● TASK TO CARRY OUT: When the line containing "13: (15, 69, 0.54)" appears in the entries below, begin printing there and stop after the line containing "39: (275, 237, 0.50)"; print each of those lines exactly and no other line.

┄┄┄┄┄┄┄┄┄┄

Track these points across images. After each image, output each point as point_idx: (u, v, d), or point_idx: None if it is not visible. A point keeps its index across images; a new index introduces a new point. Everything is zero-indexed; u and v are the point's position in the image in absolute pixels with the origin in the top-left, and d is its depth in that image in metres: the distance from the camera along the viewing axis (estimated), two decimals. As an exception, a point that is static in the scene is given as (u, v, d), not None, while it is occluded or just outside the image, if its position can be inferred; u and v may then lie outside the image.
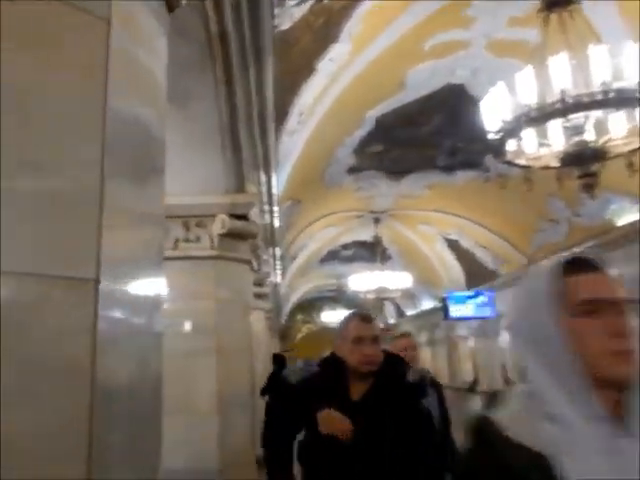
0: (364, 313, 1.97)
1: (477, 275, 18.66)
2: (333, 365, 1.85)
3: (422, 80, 9.62)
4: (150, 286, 1.12)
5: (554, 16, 5.83)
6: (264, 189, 7.04)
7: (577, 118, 5.64)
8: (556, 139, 6.02)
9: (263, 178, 5.96)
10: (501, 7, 7.82)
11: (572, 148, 5.76)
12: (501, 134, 5.84)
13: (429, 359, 24.78)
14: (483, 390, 19.78)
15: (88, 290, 0.81)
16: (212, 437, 3.24)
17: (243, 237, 3.65)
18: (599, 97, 5.04)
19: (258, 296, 6.50)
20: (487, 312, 11.19)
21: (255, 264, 3.97)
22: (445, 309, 10.93)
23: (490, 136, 6.04)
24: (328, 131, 10.13)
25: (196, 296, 3.38)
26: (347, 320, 1.94)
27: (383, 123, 11.09)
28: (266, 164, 5.52)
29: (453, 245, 19.40)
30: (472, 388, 21.36)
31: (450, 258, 20.33)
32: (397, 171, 14.56)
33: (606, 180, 10.89)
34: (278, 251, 11.96)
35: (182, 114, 3.19)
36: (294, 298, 33.34)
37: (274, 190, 7.53)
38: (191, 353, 3.38)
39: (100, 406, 0.80)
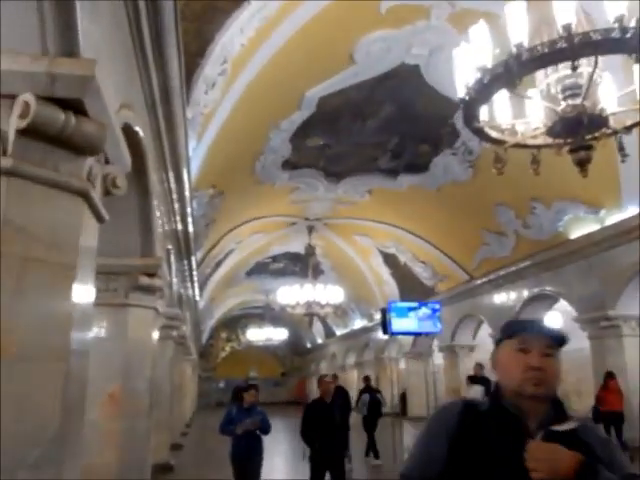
0: None
1: (412, 292, 17.57)
2: None
3: (374, 54, 8.27)
4: None
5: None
6: (167, 153, 5.24)
7: (570, 77, 4.42)
8: (536, 109, 4.78)
9: (163, 125, 4.11)
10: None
11: (567, 113, 4.48)
12: (476, 88, 4.44)
13: (355, 381, 23.49)
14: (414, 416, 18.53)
15: None
16: None
17: (70, 144, 1.88)
18: (616, 34, 3.77)
19: (144, 289, 4.58)
20: (433, 327, 9.84)
21: (102, 210, 2.13)
22: (385, 323, 9.46)
23: (461, 93, 4.66)
24: (260, 104, 8.51)
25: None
26: None
27: (326, 107, 9.64)
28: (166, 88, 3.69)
29: (389, 259, 18.27)
30: (402, 412, 20.14)
31: (385, 273, 19.19)
32: (337, 171, 13.17)
33: (561, 185, 9.95)
34: (194, 260, 9.99)
35: None
36: (217, 314, 30.95)
37: (185, 171, 5.59)
38: None
39: None
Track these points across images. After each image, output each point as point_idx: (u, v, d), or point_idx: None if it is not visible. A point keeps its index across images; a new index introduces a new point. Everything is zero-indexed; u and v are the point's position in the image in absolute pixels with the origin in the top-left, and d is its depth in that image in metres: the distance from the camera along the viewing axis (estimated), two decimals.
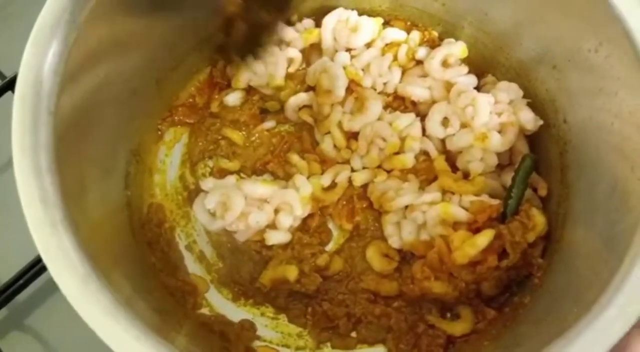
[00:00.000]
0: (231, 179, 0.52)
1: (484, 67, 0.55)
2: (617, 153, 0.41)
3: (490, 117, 0.49)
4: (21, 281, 0.51)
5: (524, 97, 0.51)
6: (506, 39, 0.51)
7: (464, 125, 0.50)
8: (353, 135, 0.54)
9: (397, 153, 0.52)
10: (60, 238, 0.32)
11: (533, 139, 0.52)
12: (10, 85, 0.56)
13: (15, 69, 0.54)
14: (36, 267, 0.51)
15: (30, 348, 0.54)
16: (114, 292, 0.31)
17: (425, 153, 0.53)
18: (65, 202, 0.33)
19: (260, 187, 0.51)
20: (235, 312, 0.51)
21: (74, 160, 0.37)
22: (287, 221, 0.50)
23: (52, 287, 0.54)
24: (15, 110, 0.34)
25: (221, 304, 0.52)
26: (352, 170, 0.54)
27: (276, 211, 0.51)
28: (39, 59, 0.35)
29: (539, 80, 0.49)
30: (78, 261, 0.32)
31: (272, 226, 0.51)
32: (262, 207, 0.50)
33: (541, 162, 0.50)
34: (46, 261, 0.31)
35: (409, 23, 0.56)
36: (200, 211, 0.51)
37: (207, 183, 0.52)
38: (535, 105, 0.50)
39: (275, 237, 0.50)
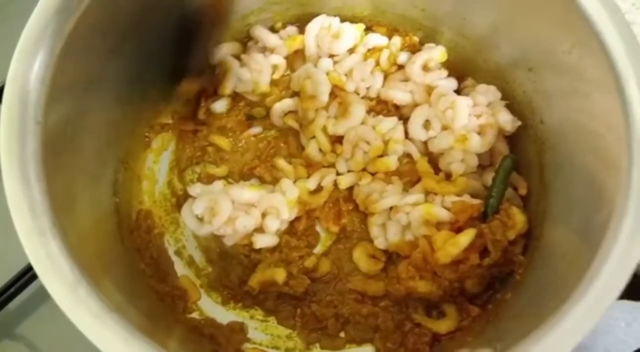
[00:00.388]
0: (219, 184, 0.53)
1: (464, 71, 0.56)
2: (591, 152, 0.42)
3: (470, 119, 0.50)
4: (12, 290, 0.52)
5: (503, 99, 0.52)
6: (484, 42, 0.52)
7: (444, 128, 0.52)
8: (338, 139, 0.55)
9: (380, 156, 0.53)
10: (49, 246, 0.32)
11: (512, 140, 0.53)
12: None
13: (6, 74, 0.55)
14: (27, 275, 0.52)
15: None
16: (103, 298, 0.32)
17: (408, 156, 0.54)
18: (54, 211, 0.34)
19: (247, 192, 0.52)
20: (225, 315, 0.52)
21: (62, 169, 0.37)
22: (274, 224, 0.51)
23: (43, 295, 0.55)
24: (2, 120, 0.35)
25: (211, 307, 0.52)
26: (338, 173, 0.55)
27: (263, 215, 0.52)
28: (25, 69, 0.36)
29: (517, 82, 0.51)
30: (67, 268, 0.32)
31: (260, 229, 0.52)
32: (249, 211, 0.51)
33: (521, 162, 0.52)
34: (36, 268, 0.32)
35: (390, 29, 0.57)
36: (189, 217, 0.52)
37: (195, 189, 0.53)
38: (513, 106, 0.51)
39: (263, 241, 0.51)
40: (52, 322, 0.54)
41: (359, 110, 0.54)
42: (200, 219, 0.51)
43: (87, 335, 0.30)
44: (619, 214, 0.36)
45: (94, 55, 0.42)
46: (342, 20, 0.56)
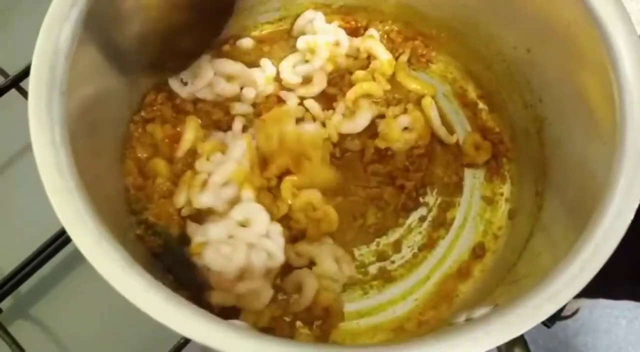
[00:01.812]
0: (205, 57, 0.55)
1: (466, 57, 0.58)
2: (587, 126, 0.44)
3: None
4: (27, 269, 0.53)
5: (502, 81, 0.55)
6: (486, 29, 0.54)
7: None
8: None
9: None
10: (75, 203, 0.34)
11: (513, 121, 0.55)
12: (14, 83, 0.58)
13: (17, 68, 0.58)
14: (40, 256, 0.53)
15: (35, 336, 0.55)
16: (126, 252, 0.34)
17: None
18: (80, 173, 0.36)
19: (229, 64, 0.55)
20: None
21: (85, 135, 0.40)
22: (250, 93, 0.55)
23: (57, 277, 0.57)
24: (31, 89, 0.37)
25: None
26: None
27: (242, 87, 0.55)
28: (52, 42, 0.38)
29: (516, 63, 0.53)
30: (92, 223, 0.34)
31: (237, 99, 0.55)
32: (229, 80, 0.55)
33: (522, 141, 0.54)
34: (64, 223, 0.34)
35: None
36: (174, 81, 0.55)
37: None
38: (514, 88, 0.54)
39: (240, 108, 0.55)
40: (66, 304, 0.56)
41: None
42: (185, 83, 0.54)
43: (112, 283, 0.32)
44: (611, 186, 0.37)
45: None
46: None
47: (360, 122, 0.55)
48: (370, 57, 0.58)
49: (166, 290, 0.32)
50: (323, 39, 0.56)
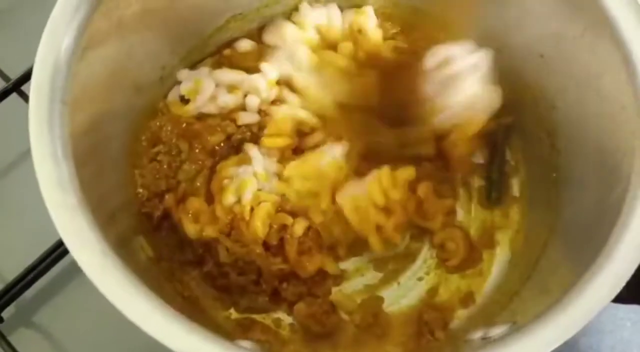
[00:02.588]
0: (204, 69, 0.55)
1: None
2: (604, 134, 0.42)
3: None
4: (28, 278, 0.52)
5: (515, 85, 0.52)
6: (498, 33, 0.52)
7: None
8: None
9: None
10: (78, 220, 0.33)
11: (524, 127, 0.54)
12: (15, 87, 0.57)
13: (19, 71, 0.57)
14: (42, 265, 0.53)
15: (38, 344, 0.55)
16: (130, 270, 0.33)
17: None
18: (82, 188, 0.35)
19: (229, 73, 0.54)
20: None
21: (88, 150, 0.39)
22: (254, 101, 0.53)
23: (59, 285, 0.56)
24: (31, 100, 0.36)
25: None
26: None
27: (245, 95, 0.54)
28: (54, 51, 0.37)
29: (528, 69, 0.51)
30: (95, 240, 0.33)
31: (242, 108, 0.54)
32: (231, 91, 0.53)
33: (534, 150, 0.53)
34: (66, 241, 0.33)
35: None
36: (174, 99, 0.54)
37: (182, 73, 0.54)
38: (525, 93, 0.52)
39: (246, 118, 0.53)
40: (68, 312, 0.55)
41: None
42: (186, 101, 0.53)
43: (115, 304, 0.31)
44: (633, 193, 0.36)
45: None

┄┄┄┄┄┄┄┄┄┄

● WRITTEN ANSWER:
13: (15, 69, 0.54)
14: (36, 267, 0.51)
15: (30, 348, 0.54)
16: (114, 292, 0.31)
17: (425, 153, 0.53)
18: (65, 202, 0.33)
19: (260, 187, 0.51)
20: (235, 312, 0.51)
21: (74, 160, 0.37)
22: (287, 221, 0.50)
23: (52, 287, 0.54)
24: (15, 110, 0.34)
25: (221, 304, 0.52)
26: (352, 170, 0.54)
27: (276, 211, 0.51)
28: (39, 59, 0.35)
29: (539, 80, 0.49)
30: (78, 261, 0.32)
31: (272, 226, 0.51)
32: (262, 207, 0.50)
33: (541, 162, 0.50)
34: (46, 261, 0.31)
35: (409, 23, 0.56)
36: (200, 211, 0.51)
37: (207, 183, 0.52)
38: (535, 105, 0.50)
39: (275, 237, 0.50)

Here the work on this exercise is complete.